According to a new study supported by the British Heart Foundation (BHF), technology created using artificial intelligence (AI) could recognize people at high risk of a fatal heart attack at least five years before it happens.
The study outcomes are being presented at the European Society of Cardiology (ESC) Congress in Paris and reported in the European Heart Journal.
Scientists from the University of Oxford have used machine learning to create a new biomarker, or “fingerprint,” known as the fat radiomic profile (FRP). The fingerprint identifies biological red flags in the perivascular space lining blood vessels that supply blood to the heart. It detects scarring, inflammation, and changes to these blood vessels, which are all pointers to an impending heart attack.
When a person approaches a hospital with chest pain, a standard care component is to perform a coronary CT angiogram (CCTA)— a scan of the coronary arteries to look for any blocked or narrowed segments. In case there is no evident narrowing of the artery, which leads to nearly 75% of scans, people are sent home.
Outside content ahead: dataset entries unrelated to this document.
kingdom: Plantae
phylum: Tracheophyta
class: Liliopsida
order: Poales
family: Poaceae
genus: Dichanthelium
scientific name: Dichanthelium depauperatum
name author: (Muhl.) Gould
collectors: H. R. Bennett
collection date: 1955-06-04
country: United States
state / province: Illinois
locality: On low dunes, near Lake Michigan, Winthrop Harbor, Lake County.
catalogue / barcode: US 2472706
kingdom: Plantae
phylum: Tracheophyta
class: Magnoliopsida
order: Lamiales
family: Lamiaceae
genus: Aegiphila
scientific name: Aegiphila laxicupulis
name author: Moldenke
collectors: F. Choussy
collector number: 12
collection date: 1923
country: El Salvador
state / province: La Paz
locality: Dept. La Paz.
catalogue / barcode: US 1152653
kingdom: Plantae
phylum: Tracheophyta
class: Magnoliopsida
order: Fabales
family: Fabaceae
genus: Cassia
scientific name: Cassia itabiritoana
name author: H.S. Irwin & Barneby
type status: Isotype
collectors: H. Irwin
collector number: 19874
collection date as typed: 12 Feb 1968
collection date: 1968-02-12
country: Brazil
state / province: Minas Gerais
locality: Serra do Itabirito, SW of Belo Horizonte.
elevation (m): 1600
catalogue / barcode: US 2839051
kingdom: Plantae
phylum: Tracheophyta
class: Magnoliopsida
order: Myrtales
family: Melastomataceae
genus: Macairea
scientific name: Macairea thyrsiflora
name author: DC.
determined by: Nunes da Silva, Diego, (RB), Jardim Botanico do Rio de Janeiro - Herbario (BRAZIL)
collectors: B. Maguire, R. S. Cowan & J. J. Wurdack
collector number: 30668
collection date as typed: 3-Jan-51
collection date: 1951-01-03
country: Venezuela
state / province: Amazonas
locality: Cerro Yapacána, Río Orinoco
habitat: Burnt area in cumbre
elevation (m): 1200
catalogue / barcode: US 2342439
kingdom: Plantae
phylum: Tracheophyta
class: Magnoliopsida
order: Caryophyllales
However, some of them will still suffer a heart attack at some time in the future. Doctors do not use any routine methods with the ability to detect all of the underlying red flags for an impending heart attack.
In this research, first, Professor Charalambos Antoniades and his colleagues used fat biopsies of 167 people who underwent cardiac surgery. They studied the expression of genes related to inflammation, scarring, and the formation of new blood vessel. Then, these were matched with the CCTA scan images to identify which features best point out changes to the fat that surrounds the heart vessels, known as perivascular fat.
The researchers then compared the CCTA scans of 101 people, from a cohort of 5487 patients, who suffered a heart attack or cardiovascular death within five years of having a CCTA with analogous controls who did not. This was done to perceive the variations in the perivascular space indicating someone is at higher risk of a heart attack.
They used machine learning to develop the FRP fingerprint that picks up the level of risk. The accuracy of the predictions will increase with the number of heart scans added, and will increase the information that will turn into “core knowledge.”
The performance of this perivascular fingerprint was tested in 1,575 people in the SCOT-HEART trial, indicating that the FRP had a remarkable value in predicting heart attacks, more than what can be realized with any of the tools used at present in clinical practice.
The researchers believe that this robust technology will allow a greater number of people to prevent a heart attack, and intend to supply it to healthcare professionals in 2020, hoping that it will be added to regular NHS practice together with CCTA scans within the next two years.
Just because someone’s scan of their coronary artery shows there’s no narrowing, that does not mean they are safe from a heart attack. By harnessing the power of AI, we’ve developed a fingerprint to find ‘bad’ characteristics around people’s arteries. This has huge potential to detect the early signs of disease, and to be able to take all preventative steps before a heart attack strikes, ultimately saving lives.
Charalambos Antoniades, Professor of Cardiovascular Medicine and BHF Senior Clinical Fellow, University of Oxford
Antoniades continued, “We genuinely believe this technology could be saving lives within the next year.”
Every 5 minutes, someone is admitted to a UK hospital due to a heart attack. This research is a powerful example of how innovative use of machine learning technology has the potential to revolutionise how we identify people at risk of a heart attack and prevent them from happening.
Metin Avkiran, Professor, Associate Medical Director, British Heart Foundation
Avkiran added, “This is a significant advance. The new ‘fingerprint’ extracts additional information about underlying biology from scans used routinely to detect narrowed arteries. Such AI-based technology to predict an impending heart attack with greater precision could represent a big step forward in personalised care for people with suspected coronary artery disease.”
Apart from the BHF, this study was funded by the National Institute for Health Research (NIHR).